Wie die regelmäßige Änderung und der Austausch der QR-Codes in der Praxis funktioniert, muss sich noch zeigen. Nutzer der Warn-App können zudem für eigene Veranstaltungen und Treffen auch selbst QR-Codes generieren.
EU-weiter Corona-Impfpass in Planung
Derzeit arbeitet zudem ein Konsortium aus mehreren Unternehmen an der Entwicklung eines digitalen Impfzertifikats, das über eine eigens entwickelte Impfpass-App abrufbar sein soll. Darüber hinaus soll dieses Zertifikat „so schnell wie möglich“ in die Corona-Warn-App implementiert werden, heißt es aus dem Bundesgesundheitsministerium. Wie genau die technische Integration der persönlichen Impfdaten in der auf Anonymität basierenden Corona-Warn-App erfolge, sei noch in Planung. Klar ist jedoch, dass persönliche Daten immer nur auf dem eigenen Smartphone gespeichert werden und nicht auf den Warn-App-Servern.
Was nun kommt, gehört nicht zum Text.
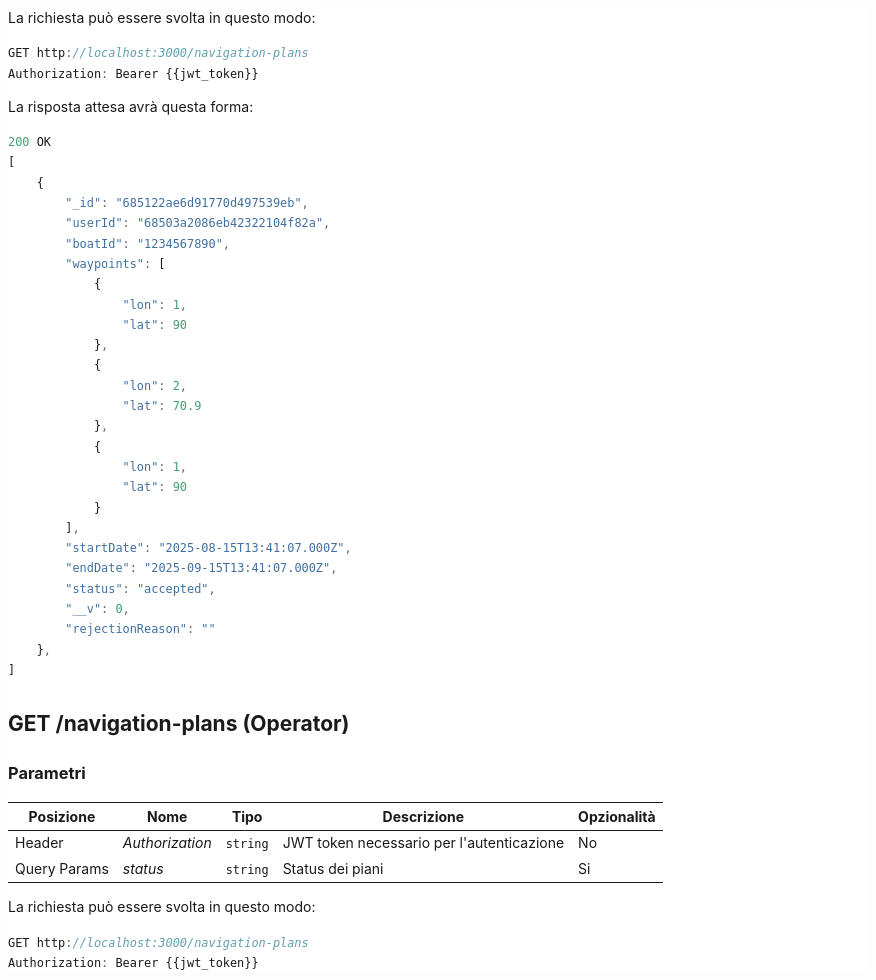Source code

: La richiesta può essere svolta in questo modo:
```ts
GET http://localhost:3000/navigation-plans
Authorization: Bearer {{jwt_token}}
```

La risposta attesa avrà questa forma:
```ts
200 OK
[
    {
        "_id": "685122ae6d91770d497539eb",
        "userId": "68503a2086eb42322104f82a",
        "boatId": "1234567890",
        "waypoints": [
            {
                "lon": 1,
                "lat": 90
            },
            {
                "lon": 2,
                "lat": 70.9
            },
            {
                "lon": 1,
                "lat": 90
            }
        ],
        "startDate": "2025-08-15T13:41:07.000Z",
        "endDate": "2025-09-15T13:41:07.000Z",
        "status": "accepted",
        "__v": 0,
        "rejectionReason": ""
    },
]
```

## GET /navigation-plans (Operator)

### Parametri 
| **Posizione**   | **Nome**            | **Tipo**               | **Descrizione**                                | **Opzionalità**         |
|-----------------|---------------------|------------------------|------------------------------------------------|-------------------------|
| Header            | *Authorization*             | `string`               |JWT token necessario per l'autenticazione  | No                    |
| Query Params            | *status*          | `string`               | Status dei piani              | Si                      |

La richiesta può essere svolta in questo modo:
```ts
GET http://localhost:3000/navigation-plans
Authorization: Bearer {{jwt_token}}
```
Grundlage für die Anzeige eines Impfzertifikats in der CWA ist die Entwicklung eines digitalen Impfpasses. Am 21. Januar hatte der Europäische Rat beschlossen, unter dem Stichwort „Grünes Zertifikat“ einen interoperablen Impfnachweis für ganz Europa auf den Weg zu bringen. Vorrangiges Ziel ist es, einen sicheren grenzüberschreitenden Personenverkehr innerhalb der EU zu gewährleisten.
Die Mitgliedsstaaten sind dabei aufgrund der unterschiedlichen Gesundheitsdatensysteme für die jeweilige Ausgestaltung des digitalen Impfpasses zuständig. Er soll jedoch auf einheitlichen Mindestanforderungen aufbauen, die eine EU-weite Nutzung möglich machen.
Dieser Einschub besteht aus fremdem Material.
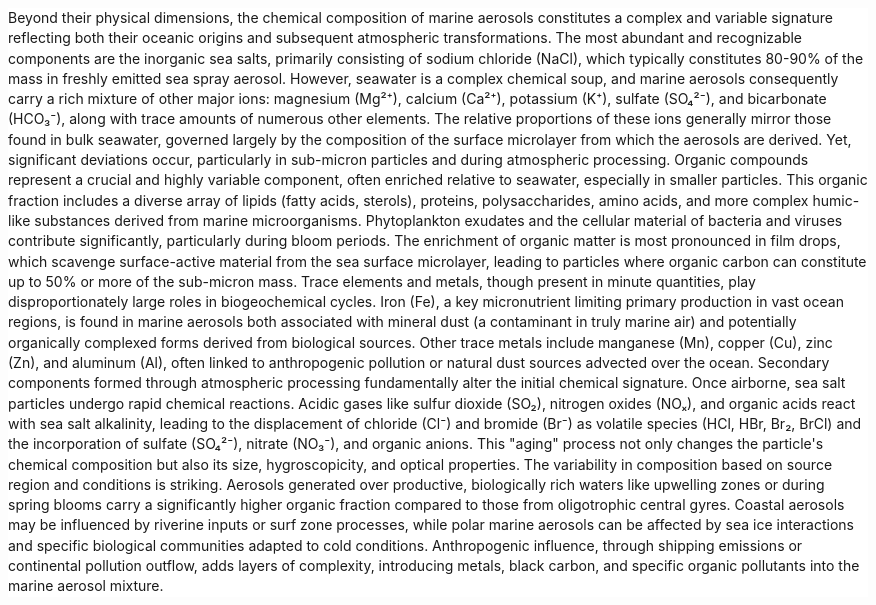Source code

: Beyond their physical dimensions, the chemical composition of marine aerosols constitutes a complex and variable signature reflecting both their oceanic origins and subsequent atmospheric transformations. The most abundant and recognizable components are the inorganic sea salts, primarily consisting of sodium chloride (NaCl), which typically constitutes 80-90% of the mass in freshly emitted sea spray aerosol. However, seawater is a complex chemical soup, and marine aerosols consequently carry a rich mixture of other major ions: magnesium (Mg²⁺), calcium (Ca²⁺), potassium (K⁺), sulfate (SO₄²⁻), and bicarbonate (HCO₃⁻), along with trace amounts of numerous other elements. The relative proportions of these ions generally mirror those found in bulk seawater, governed largely by the composition of the surface microlayer from which the aerosols are derived. Yet, significant deviations occur, particularly in sub-micron particles and during atmospheric processing. Organic compounds represent a crucial and highly variable component, often enriched relative to seawater, especially in smaller particles. This organic fraction includes a diverse array of lipids (fatty acids, sterols), proteins, polysaccharides, amino acids, and more complex humic-like substances derived from marine microorganisms. Phytoplankton exudates and the cellular material of bacteria and viruses contribute significantly, particularly during bloom periods. The enrichment of organic matter is most pronounced in film drops, which scavenge surface-active material from the sea surface microlayer, leading to particles where organic carbon can constitute up to 50% or more of the sub-micron mass. Trace elements and metals, though present in minute quantities, play disproportionately large roles in biogeochemical cycles. Iron (Fe), a key micronutrient limiting primary production in vast ocean regions, is found in marine aerosols both associated with mineral dust (a contaminant in truly marine air) and potentially organically complexed forms derived from biological sources. Other trace metals include manganese (Mn), copper (Cu), zinc (Zn), and aluminum (Al), often linked to anthropogenic pollution or natural dust sources advected over the ocean. Secondary components formed through atmospheric processing fundamentally alter the initial chemical signature. Once airborne, sea salt particles undergo rapid chemical reactions. Acidic gases like sulfur dioxide (SO₂), nitrogen oxides (NOₓ), and organic acids react with sea salt alkalinity, leading to the displacement of chloride (Cl⁻) and bromide (Br⁻) as volatile species (HCl, HBr, Br₂, BrCl) and the incorporation of sulfate (SO₄²⁻), nitrate (NO₃⁻), and organic anions. This "aging" process not only changes the particle's chemical composition but also its size, hygroscopicity, and optical properties. The variability in composition based on source region and conditions is striking. Aerosols generated over productive, biologically rich waters like upwelling zones or during spring blooms carry a significantly higher organic fraction compared to those from oligotrophic central gyres. Coastal aerosols may be influenced by riverine inputs or surf zone processes, while polar marine aerosols can be affected by sea ice interactions and specific biological communities adapted to cold conditions. Anthropogenic influence, through shipping emissions or continental pollution outflow, adds layers of complexity, introducing metals, black carbon, and specific organic pollutants into the marine aerosol mixture.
In Deutschland wurde ein Unternehmenskonsortium aus den Firmen IBM, Ubirch, govdigital und Bechtle mit der Entwicklung des digitalen Impfnachweises beauftragt. Die Kosten dafür belaufen sich laut Auftrag auf 2,7 Millionen Euro. Laut BMG soll dieser digitale Impfpass zwischen Mitte Mai und Ende Juni, und damit vor der Hauptreisezeit, zur Verfügung stehen. Das Projekt ist wie die Corona-Warn-App als Open-Source-Projekt geplant.
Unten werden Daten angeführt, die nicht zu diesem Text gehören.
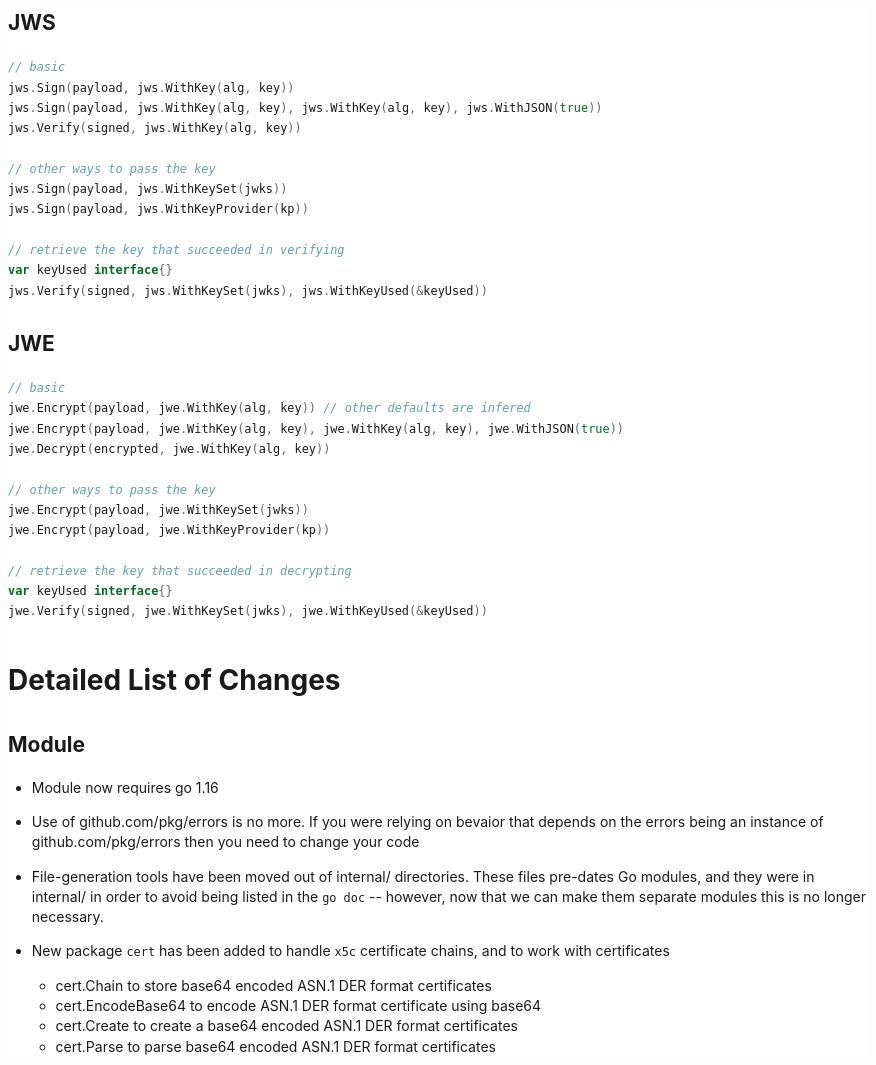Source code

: ## JWS

```go
// basic
jws.Sign(payload, jws.WithKey(alg, key))
jws.Sign(payload, jws.WithKey(alg, key), jws.WithKey(alg, key), jws.WithJSON(true))
jws.Verify(signed, jws.WithKey(alg, key))

// other ways to pass the key
jws.Sign(payload, jws.WithKeySet(jwks))
jws.Sign(payload, jws.WithKeyProvider(kp))

// retrieve the key that succeeded in verifying
var keyUsed interface{}
jws.Verify(signed, jws.WithKeySet(jwks), jws.WithKeyUsed(&keyUsed))
```

## JWE 

```go
// basic
jwe.Encrypt(payload, jwe.WithKey(alg, key)) // other defaults are infered
jwe.Encrypt(payload, jwe.WithKey(alg, key), jwe.WithKey(alg, key), jwe.WithJSON(true))
jwe.Decrypt(encrypted, jwe.WithKey(alg, key))

// other ways to pass the key
jwe.Encrypt(payload, jwe.WithKeySet(jwks))
jwe.Encrypt(payload, jwe.WithKeyProvider(kp))

// retrieve the key that succeeded in decrypting
var keyUsed interface{}
jwe.Verify(signed, jwe.WithKeySet(jwks), jwe.WithKeyUsed(&keyUsed))
```

# Detailed List of Changes

## Module

* Module now requires go 1.16

* Use of github.com/pkg/errors is no more. If you were relying on bevaior
  that depends on the errors being an instance of github.com/pkg/errors
  then you need to change your code

* File-generation tools have been moved out of internal/ directories.
  These files pre-dates Go modules, and they were in internal/ in order
  to avoid being listed in the `go doc` -- however, now that we can
  make them separate modules this is no longer necessary.

* New package `cert` has been added to handle `x5c` certificate
  chains, and to work with certificates
    * cert.Chain to store base64 encoded ASN.1 DER format certificates
    * cert.EncodeBase64 to encode ASN.1 DER format certificate using base64
    * cert.Create to create a base64 encoded ASN.1 DER format certificates
    * cert.Parse to parse base64 encoded ASN.1 DER format certificates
Zertifikate werden dezentral gespeichert
Laut Projektentwickler soll der digitale Impfpass wie folgt funktionieren: Impfzentren oder Hausärzt:innen wird ein Impfzertifikationssystem zur Verfügung gestellt. Über dieses können sie, nach einer vollständig durchgeführten Impfung, ein Zertifikat in Form eines QR-Codes generieren, das der Geimpfte mit der Impfpass-App abscannen oder aber als Ausdruck mitnehmen kann. Das Zertifikat sowie Informationen über die Impfungen, etwa Zeit, Ort und Chargennummer des Impfstoffes, würden ausschließlich auf dem Handy des Nutzers gespeichert, bestätigten die Projektentwickler. Vom Tisch ist damit auch die Verwendung einer Blockchain-Technologie, die noch bei der Vergabe als technische Option angedacht war.
Auch weitere Apps könnten Zertifikat anzeigen
Über die Impfpass-App (und später auch über die Corona-Warn-App) kann dann dieses Impfzertifikat abgerufen werden und Dienstleistern, etwa Fluggesellschaften, zur Prüfung vorgelegt werden. Den Dienstleistern steht dabei ebenfalls eine gesonderte von IBM, Ubirch, govdigital und Bechtle entwickelte Prüf-App zur Verfügung. Zur Prüfung wird außerdem ein Ausweisdokument notwendig sein. Da die Anwendung Open Source sei, könne sie auch in weitere Drittapps, über die CWA hinaus, integriert werden.
Die Nutzung des Impfzertifikats ist freiwillig – auch in welcher Form es genutzt wird, mittels App, als Ausdruck oder in einer Drittapp, kann der Geimpfte frei wählen. Unberührt dabei bleibt die Eintragung im analogen (gelben) Impfausweis. Auch den geplanten digitalen Impfpass in der elektronischen Patientenakte ersetze der Corona-Impfpass nicht, bekräftigte das BMG. Man plane aber die Informationen aus dem Corona-Impfpass in den vollumfänglichen digitalen Impfpass übertragen zu können.